### Work instructions
The lines needed are those below that contain the word "size"; copy each one.

### Entries provided

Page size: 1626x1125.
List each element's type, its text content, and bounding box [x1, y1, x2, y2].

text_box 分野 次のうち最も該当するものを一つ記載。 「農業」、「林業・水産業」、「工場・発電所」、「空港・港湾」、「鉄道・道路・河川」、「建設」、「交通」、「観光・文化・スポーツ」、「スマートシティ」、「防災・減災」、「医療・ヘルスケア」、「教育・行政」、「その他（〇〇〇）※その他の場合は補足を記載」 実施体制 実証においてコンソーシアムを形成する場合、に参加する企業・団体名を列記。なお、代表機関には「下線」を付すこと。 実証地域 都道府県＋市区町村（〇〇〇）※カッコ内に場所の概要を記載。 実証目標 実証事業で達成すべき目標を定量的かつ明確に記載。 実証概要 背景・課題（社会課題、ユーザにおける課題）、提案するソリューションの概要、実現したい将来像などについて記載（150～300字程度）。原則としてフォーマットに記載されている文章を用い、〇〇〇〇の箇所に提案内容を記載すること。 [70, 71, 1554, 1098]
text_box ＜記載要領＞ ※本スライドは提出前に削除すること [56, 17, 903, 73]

--

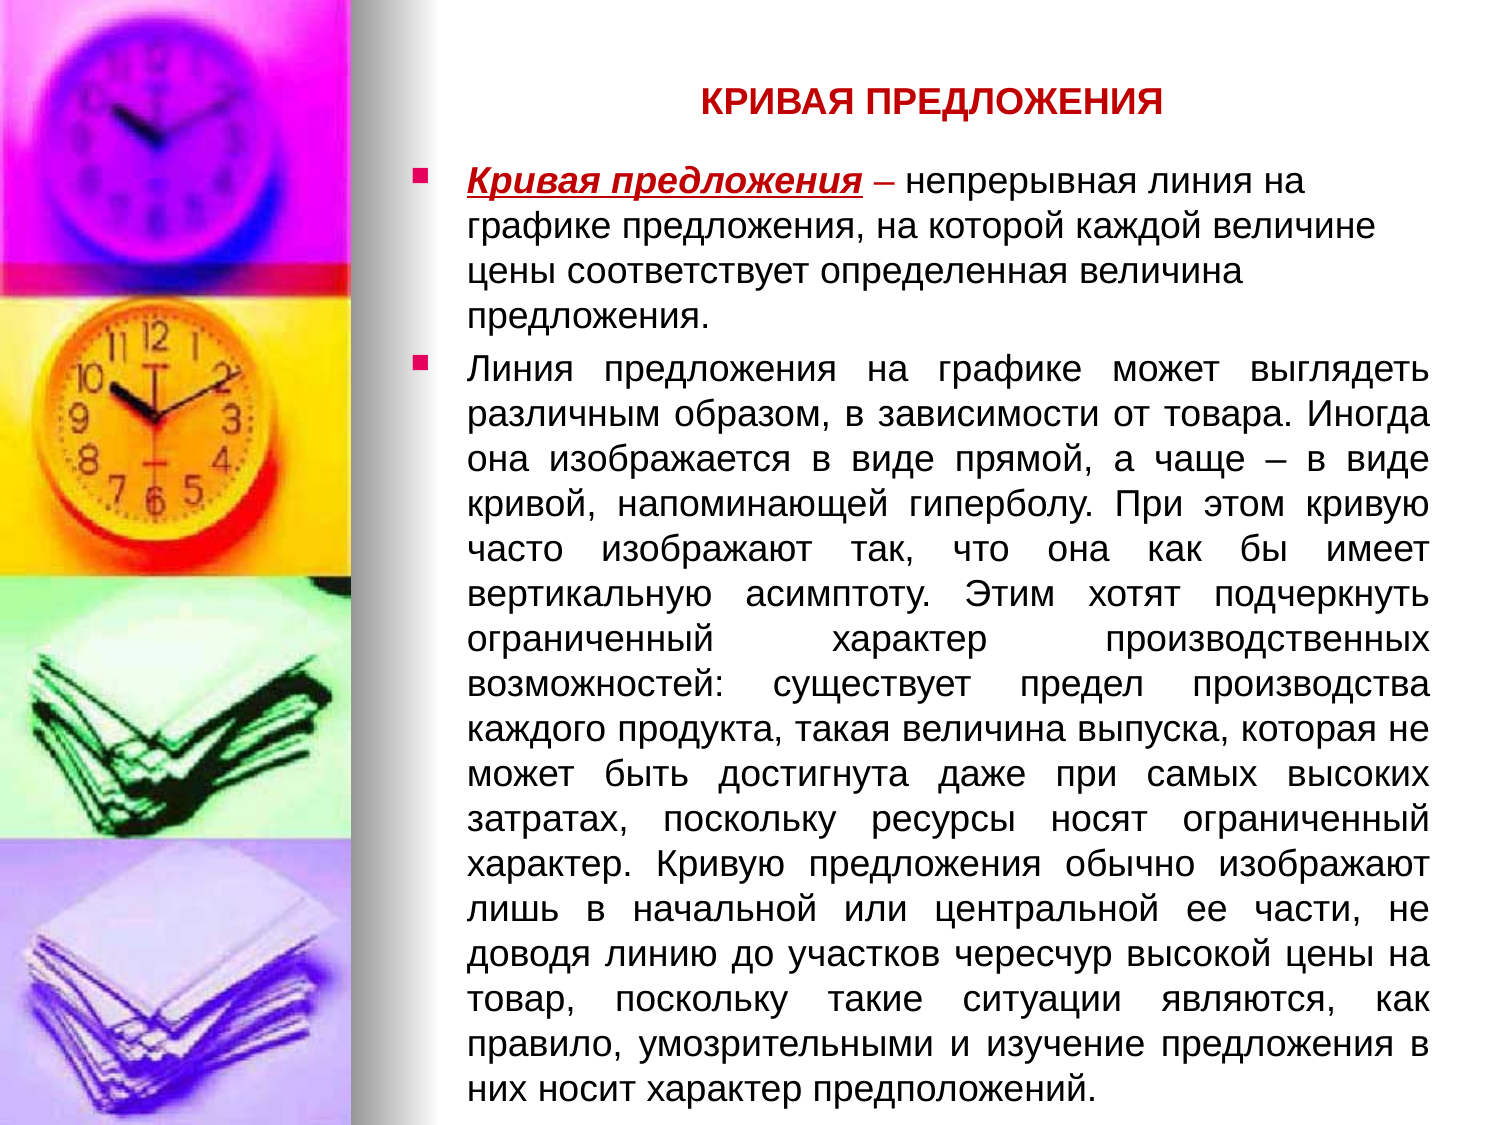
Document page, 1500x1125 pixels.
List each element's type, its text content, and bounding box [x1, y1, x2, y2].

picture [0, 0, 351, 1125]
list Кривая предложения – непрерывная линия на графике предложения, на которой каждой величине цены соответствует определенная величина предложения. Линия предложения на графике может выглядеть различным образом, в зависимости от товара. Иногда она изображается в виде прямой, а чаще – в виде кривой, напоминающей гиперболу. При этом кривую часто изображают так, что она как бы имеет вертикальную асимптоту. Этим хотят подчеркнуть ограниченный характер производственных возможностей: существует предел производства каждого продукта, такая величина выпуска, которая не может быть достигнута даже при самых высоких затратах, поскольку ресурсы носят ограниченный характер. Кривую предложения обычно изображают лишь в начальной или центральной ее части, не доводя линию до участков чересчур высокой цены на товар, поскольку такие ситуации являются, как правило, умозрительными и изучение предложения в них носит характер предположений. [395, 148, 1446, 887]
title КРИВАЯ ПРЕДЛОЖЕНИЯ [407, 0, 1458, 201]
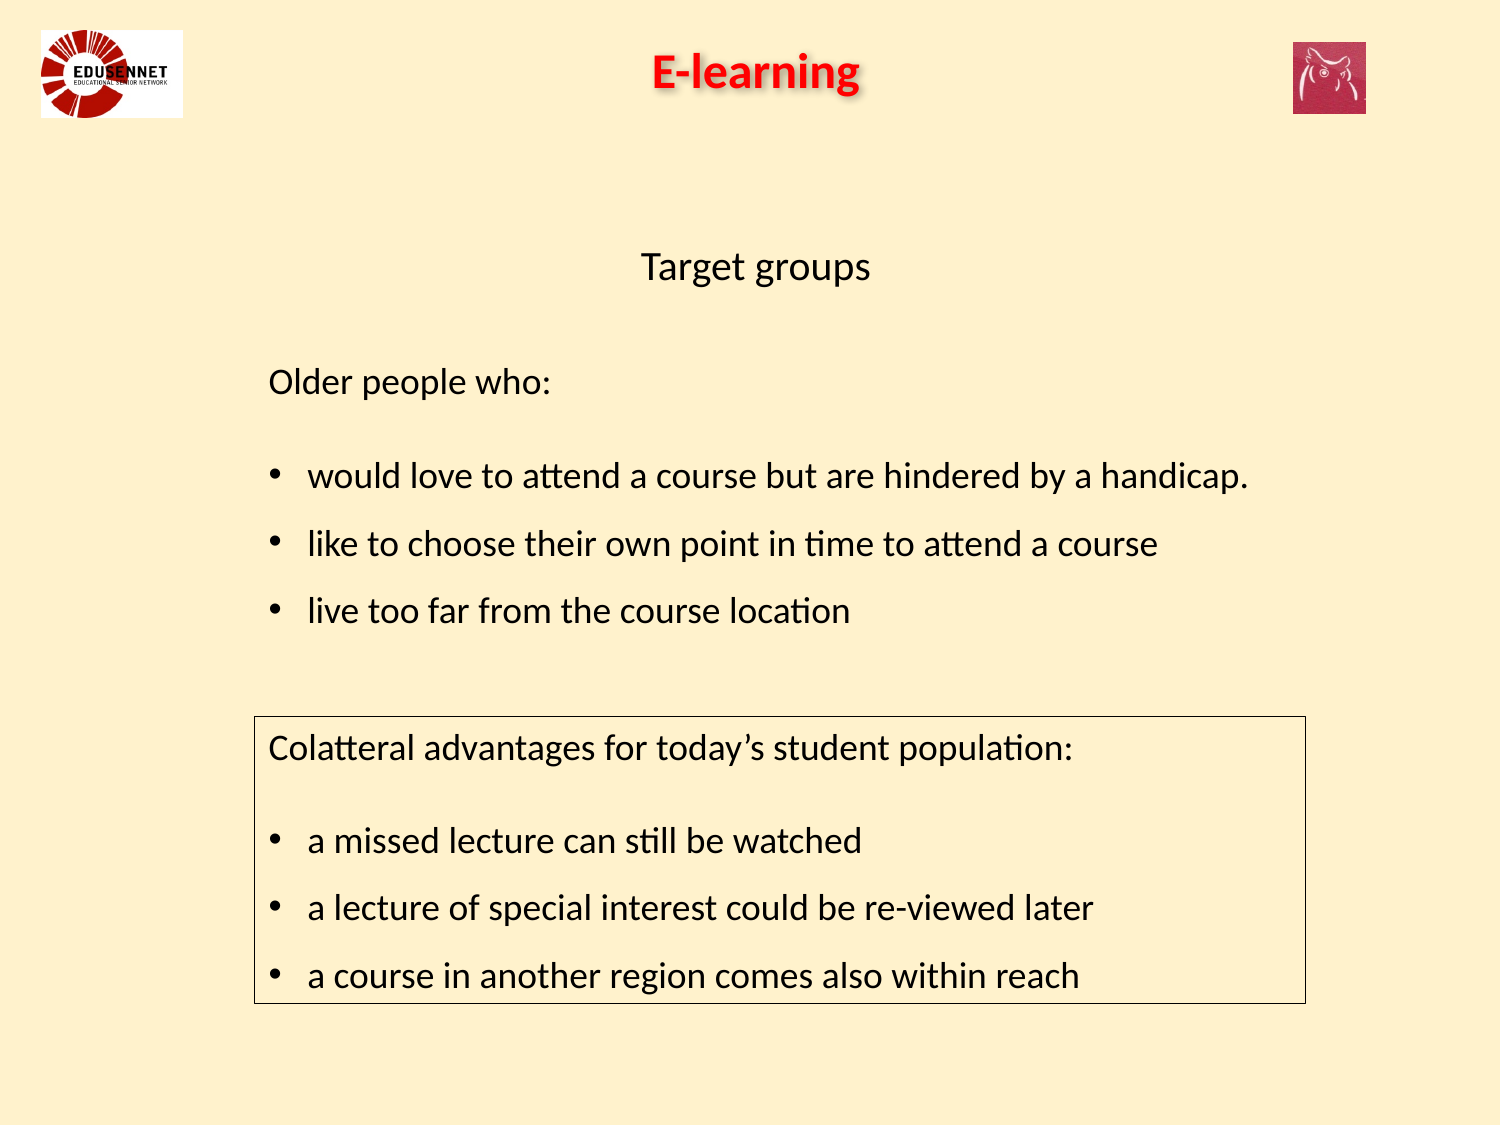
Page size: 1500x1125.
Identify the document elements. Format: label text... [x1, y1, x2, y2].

...

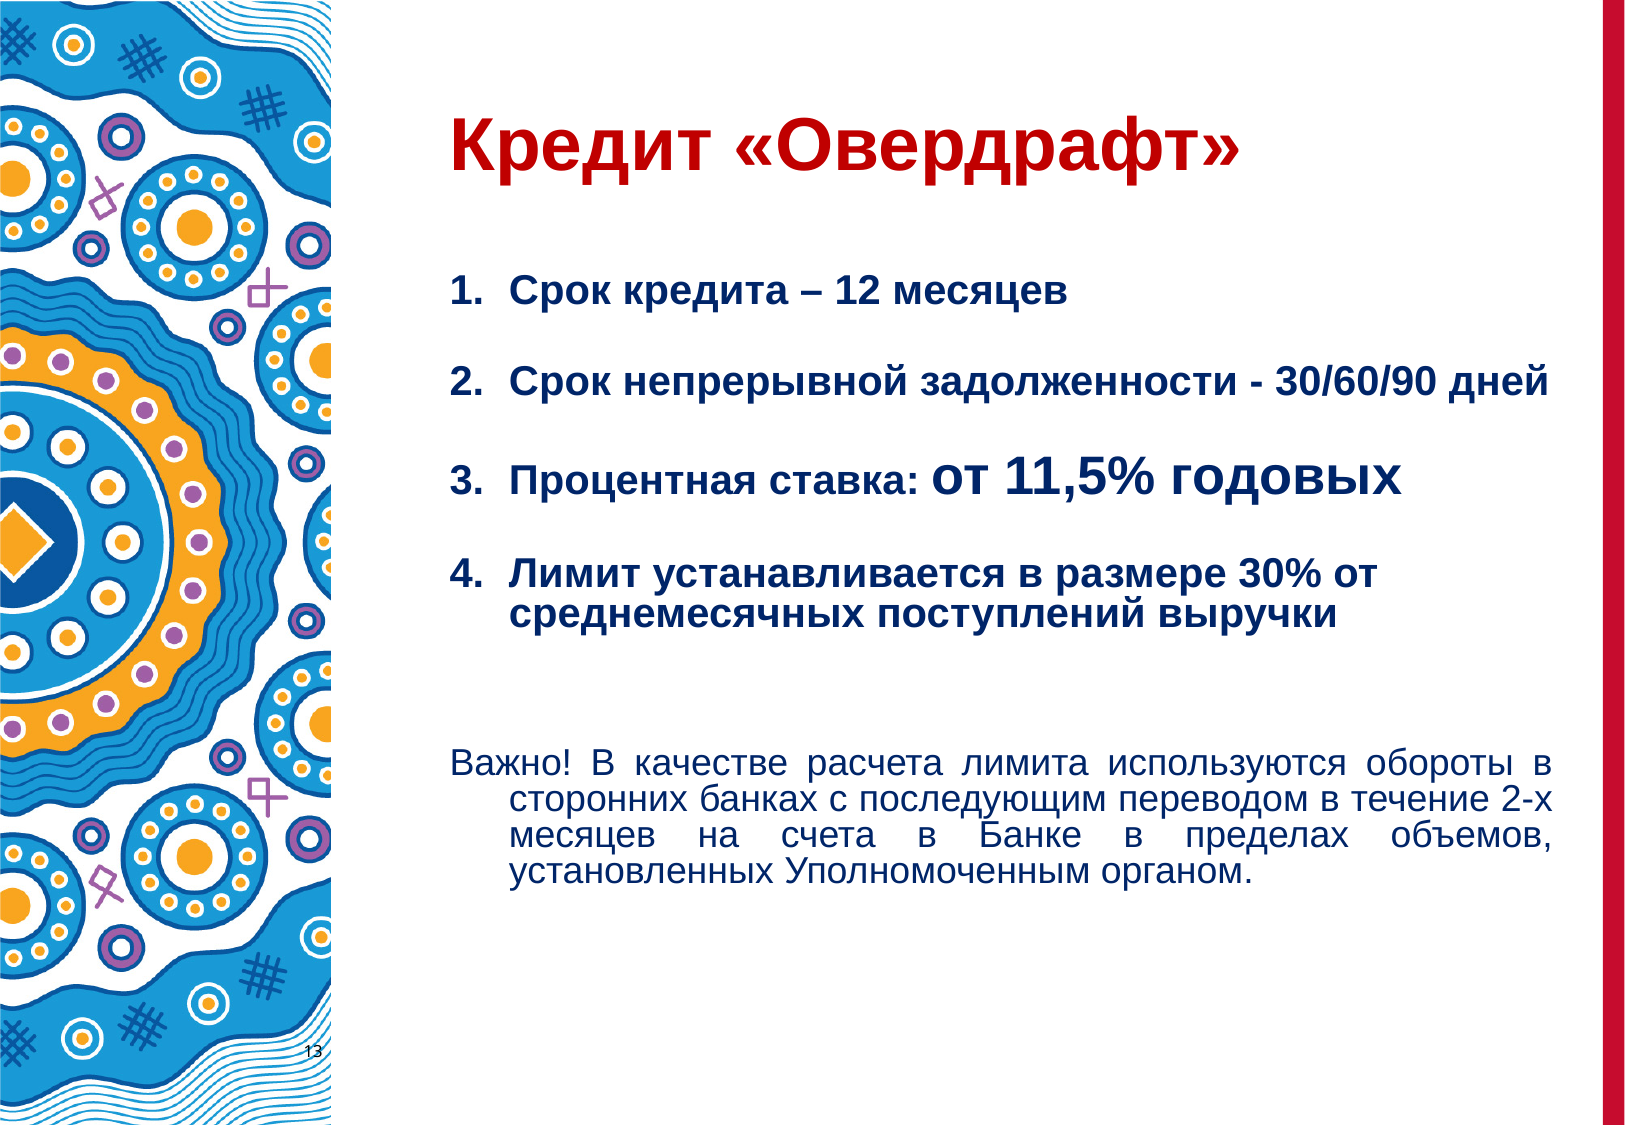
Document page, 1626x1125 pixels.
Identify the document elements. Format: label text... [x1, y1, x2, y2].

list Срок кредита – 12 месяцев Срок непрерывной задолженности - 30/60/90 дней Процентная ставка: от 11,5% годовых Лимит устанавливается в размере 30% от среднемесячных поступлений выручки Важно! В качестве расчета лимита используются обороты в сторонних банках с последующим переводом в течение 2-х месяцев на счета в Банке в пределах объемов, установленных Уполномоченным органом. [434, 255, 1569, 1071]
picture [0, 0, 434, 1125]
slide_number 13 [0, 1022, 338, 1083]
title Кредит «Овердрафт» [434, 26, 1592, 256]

### Problem solution
Page size: 1626x1125.
Page size: 1500x1125.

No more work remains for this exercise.